W momencie czytania "Skąpca" bardzo śmieszył mnie Harpagon-tytułowy bohater książki Moliera. Śmieszyło mnie w nim to, że był tak łapczywy na pieniądze. Bardziej od swych dzieci kochał szkatułkę, w której przechowywał pieniądze. Komiczne jest to, że w każdym człowieku widział potencjalnego złodzieja swojego majątku.

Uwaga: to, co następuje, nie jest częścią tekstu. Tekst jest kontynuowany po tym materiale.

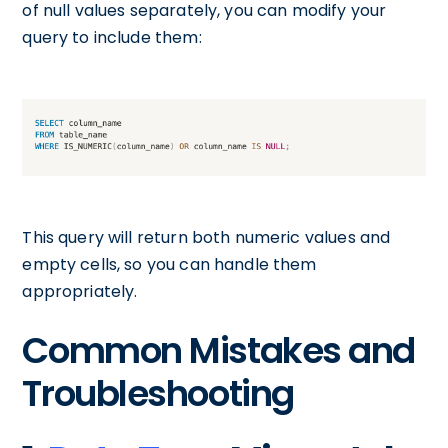
of null values separately, you can modify your
query to include them:
This query will return both numeric values and
empty cells, so you can handle them
appropriately.
Common Mistakes and
Troubleshooting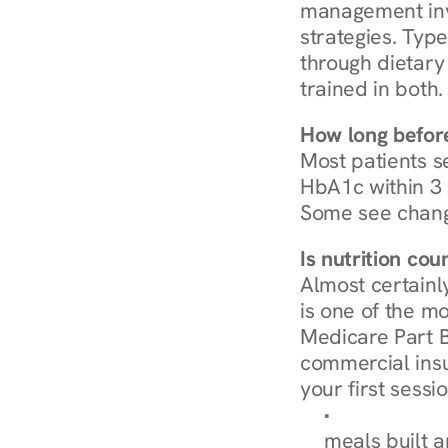
management invo
strategies. Type
through dietary 
trained in both.
How long before
Most patients s
HbA1c within 3 m
Some see chang
Is nutrition co
Almost certainl
is one of the mo
Medicare Part B
commercial insur
your first sessio
Browse Condi
meals built 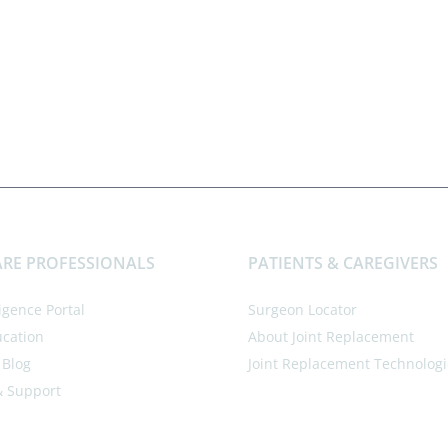
RE PROFESSIONALS
PATIENTS & CAREGIVERS
ligence Portal
Surgeon Locator
ucation
About Joint Replacement
 Blog
Joint Replacement Technologi
& Support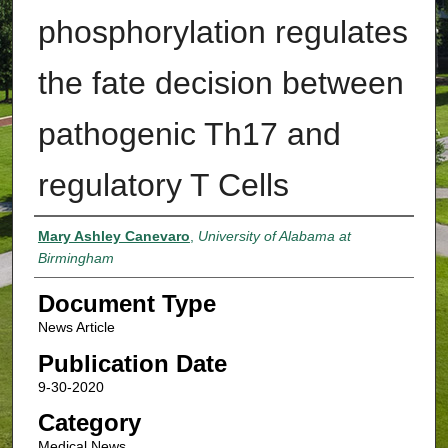
phosphorylation regulates
the fate decision between
pathogenic Th17 and
regulatory T Cells
Authors
Mary Ashley Canevaro
,
University of Alabama at
Birmingham
Document Type
News Article
Publication Date
9-30-2020
Category
Medical News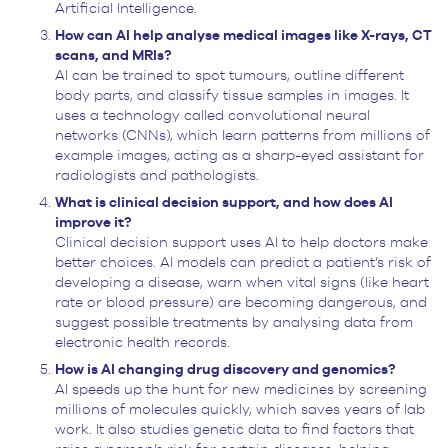
Artificial Intelligence.
How can AI help analyse medical images like X-rays, CT
scans, and MRIs?
AI can be trained to spot tumours, outline different
body parts, and classify tissue samples in images. It
uses a technology called convolutional neural
networks (CNNs), which learn patterns from millions of
example images, acting as a sharp-eyed assistant for
radiologists and pathologists.
What is clinical decision support, and how does AI
improve it?
Clinical decision support uses AI to help doctors make
better choices. AI models can predict a patient’s risk of
developing a disease, warn when vital signs (like heart
rate or blood pressure) are becoming dangerous, and
suggest possible treatments by analysing data from
electronic health records.
How is AI changing drug discovery and genomics?
AI speeds up the hunt for new medicines by screening
millions of molecules quickly, which saves years of lab
work. It also studies genetic data to find factors that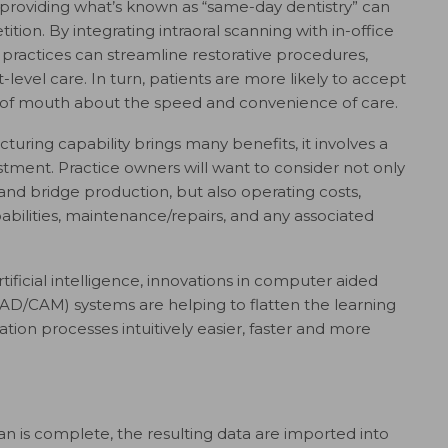
 providing what’s known as “same-day dentistry” can
tion. By integrating intraoral scanning with in-office
 practices can streamline restorative procedures,
-level care. In turn, patients are more likely to accept
d of mouth about the speed and convenience of care.
uring capability brings many benefits, it involves a
estment. Practice owners will want to consider not only
 and bridge production, but also operating costs,
ilities, maintenance/repairs, and any associated
tificial intelligence, innovations in computer aided
D/CAM) systems are helping to flatten the learning
tion processes intuitively easier, faster and more
an is complete, the resulting data are imported into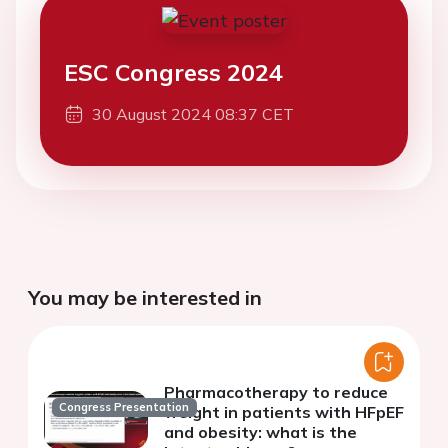
ESC Congress 2024
30 August 2024 08:37 CET
You may be interested in
Pharmacotherapy to reduce
Congress Presentation
weight in patients with HFpEF
and obesity: what is the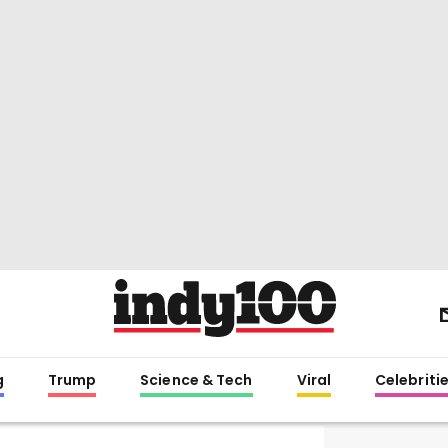
g
Trump
Science & Tech
Viral
Celebriti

Zabawną sytuacją, było to jak chciał sprawdzić, czy w szkatułce znajduję się dana ilość pieniędzy. Gdy okazało się, że nie ma szkatułki na swoim miejscu, zachowywał się jak psychicznie chory człowiek, wariował i sam do siebie mówił. Jego panika była tak wielka, że prawie już umierał z powodu braku szkatułki. Zaczął podejrzewać o kradzież szkatułki dokładnie wszystkich. Harpagon zachowywał się tak, jakby chciał wsadzić całe miasto do wiezienia. Dla Harpagona utrata jego szkatułki, była tak straszna jak utrata ukochanej kobiety. Szkatułka dla Harpagona była jego miłością.
Rozbawiła mnie ta sytuacja. Jego zachowanie i skąpstwo ma wymiar zarówno komiczny, jak i tragiczny.